James McGovern is a little over the top in his title for the linked post, but I think he touches on a good point with this anecdote:
My friends thesis was based on the fact that the enterprises who go down the outsourcing route tend to lower their expectations for individual consultant productivity when pursuing outsourcing arrangements. He stated once an American company has failed at attempting outsourcing to India, he gets to come in and pick up the pieces at a higher rate. He also mentioned that this allowed his 100% US firm to staff a lot lower on the food chain that prior to outsourcing. Clients generally don't do individual interviews anymore which has afforded him the ability to place less optimal resources on projects. In the past, he worked for one of the spinoffs from the big four consulting firms who had the notion of partner. While the partner would bill out at higher rates, they wouldn't necessarily bill 100% of their time to a client.
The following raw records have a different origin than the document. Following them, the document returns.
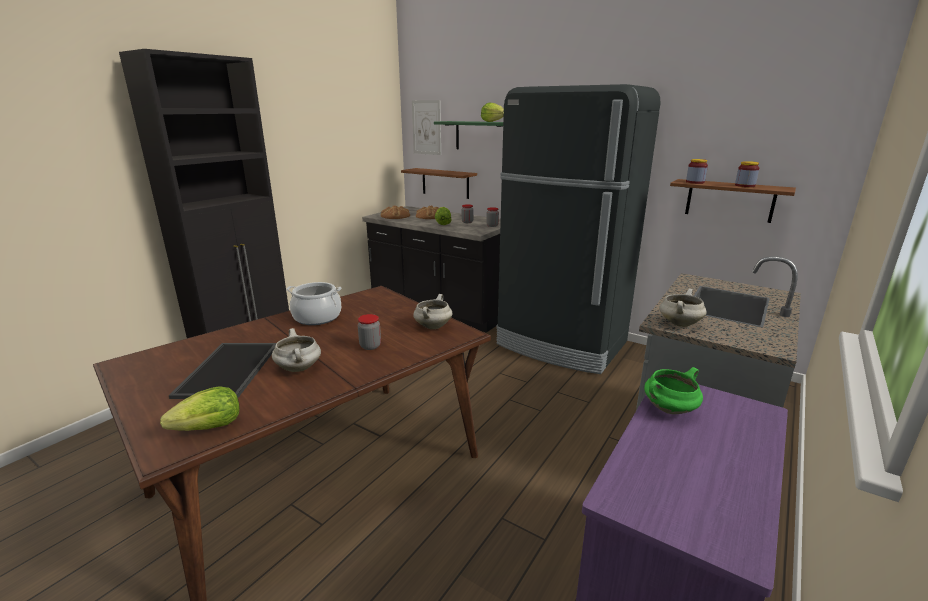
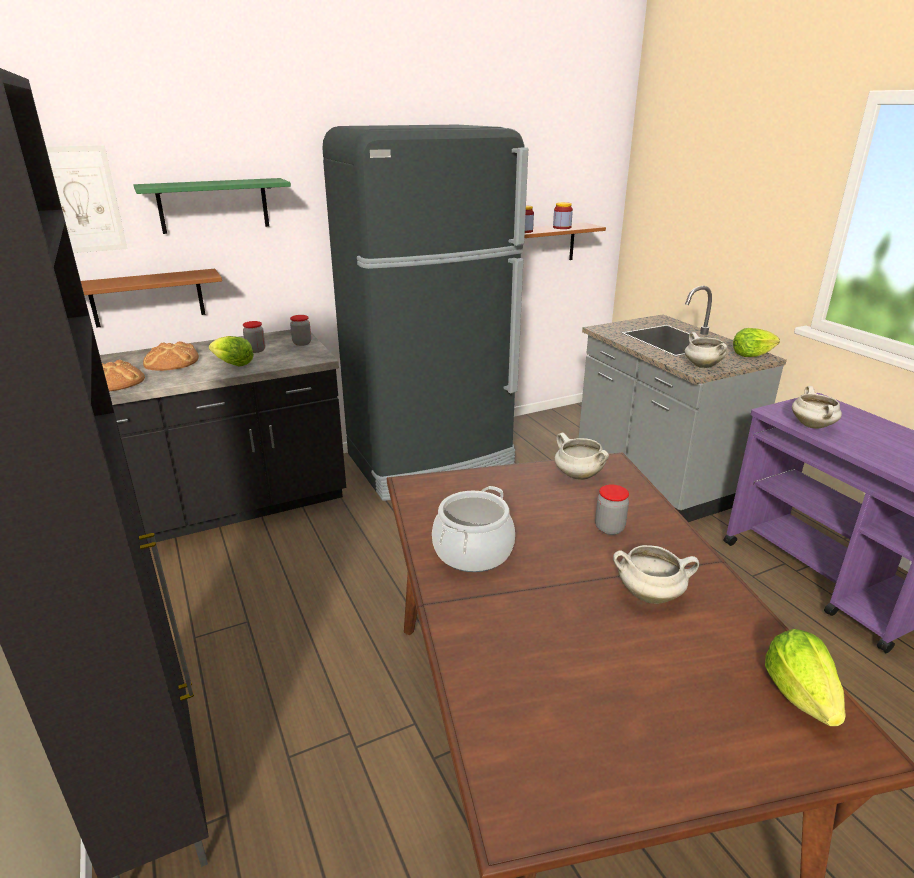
camera: 60 degrees left, 5 degrees up
(230, 370) = (624, 662): tray -> none
(492, 122) = (251, 181): lettuce -> lettuce (751, 355)
(669, 410) = (813, 426): green cooking pot -> white cooking pot

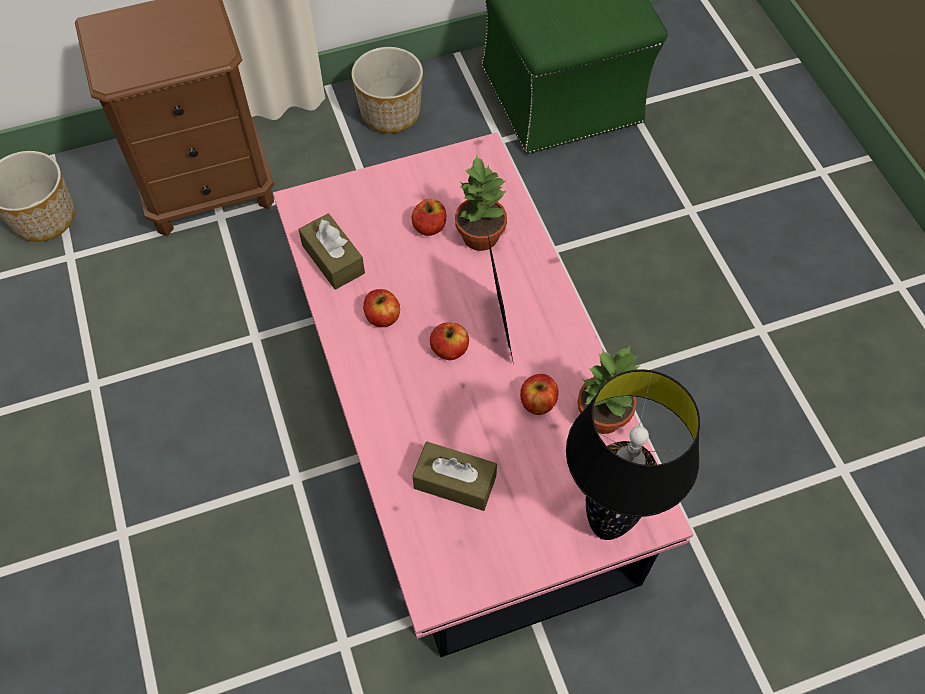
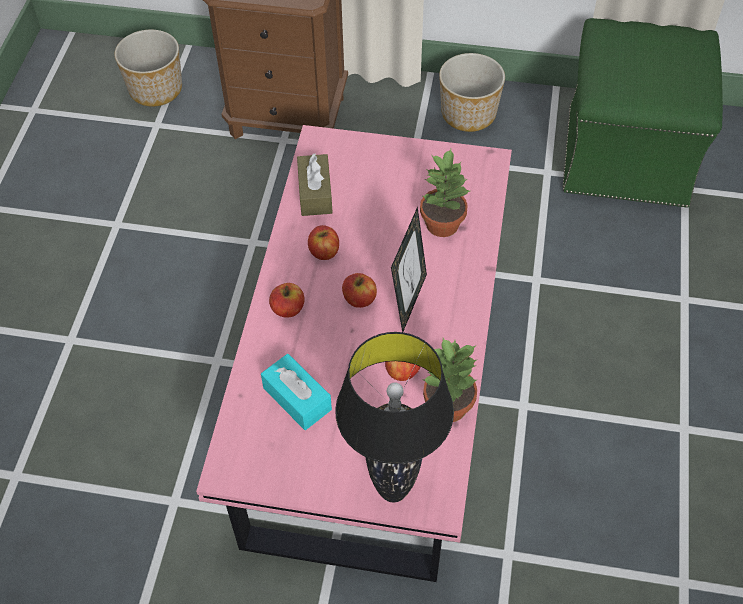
camera: 30 degrees right, 5 degrees down
(429, 227) = (406, 200): apple -> apple (288, 309)
(455, 482) = (297, 399): brown tissue box -> turquoise tissue box

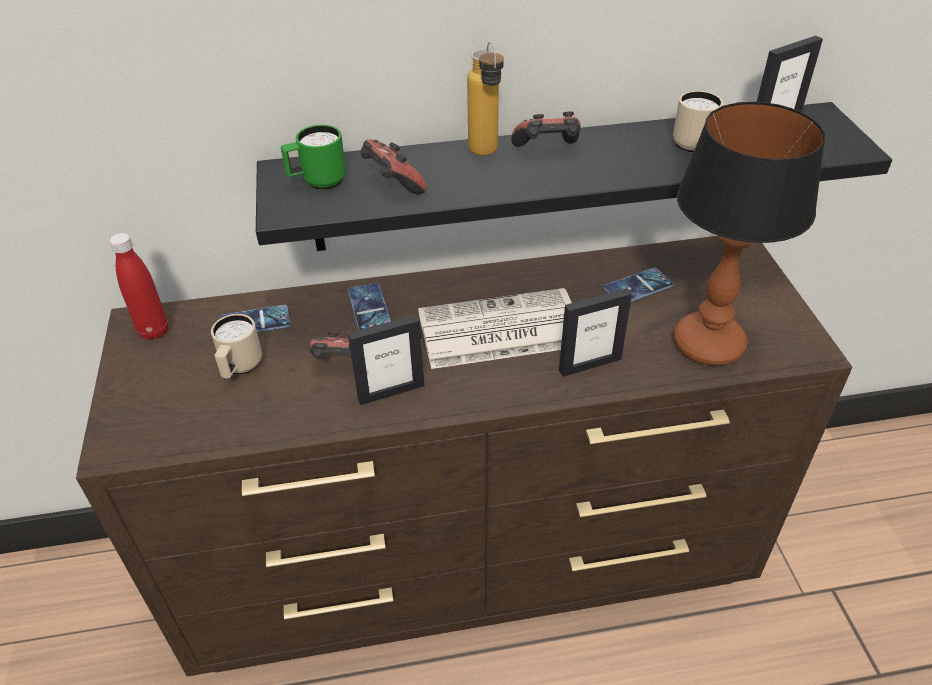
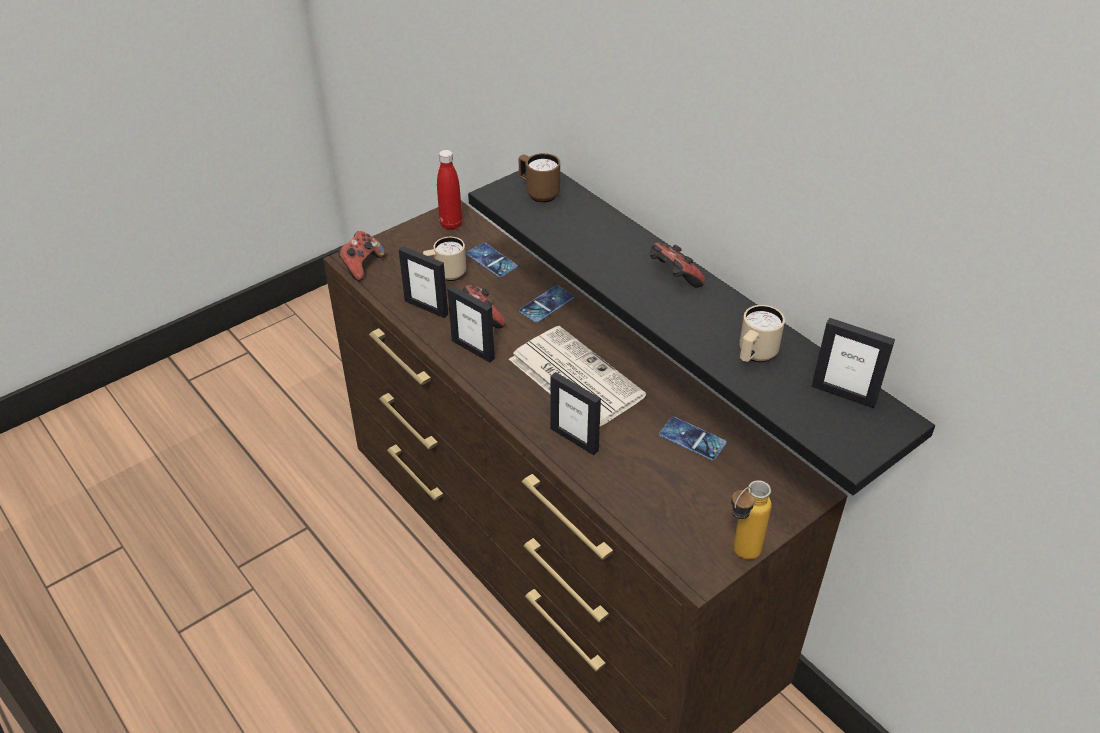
camera: 60 degrees right, 0 degrees up
(281, 406) = (426, 307): none -> picture frame
(317, 182) = (538, 193): green mug -> brown mug
(392, 184) = (563, 224): game controller -> game controller (361, 266)
(486, 155) = (639, 251): bottle -> bottle (739, 556)
(709, 345) = (652, 504): table lamp -> none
He noted that the Indian outsourcing model had the same notion of a partner only that they stayed at a single client to work on relationship-oriented issues. He believes this is another opportunity for him to take folks who are losing their technical ability to not only make them billable but to do so at extreme rates.
I'd disagree that you can get away with sending sub-standard consultants in at high rates for any period of time. Clients will notice, and that will be that. On the other hand, the offshoring experience may well lower expectations, and James touches on that with this: "He noted that the Indian outsourcing model had the same notion of a partner only that they stayed at a single client to work on relationship-oriented issues." When the consultants are 12 timezones away, that's probably most of what gets done. There's not going to be any direct technical collaboration, nor is there going to be any communication between the developers and the end users. It's a complete return to the 1970's glass house of IT approach: toss the requirements over a wall, wait N months, and see what comes back.
That approach didn't work well back then, and I see no reason for it to work well now.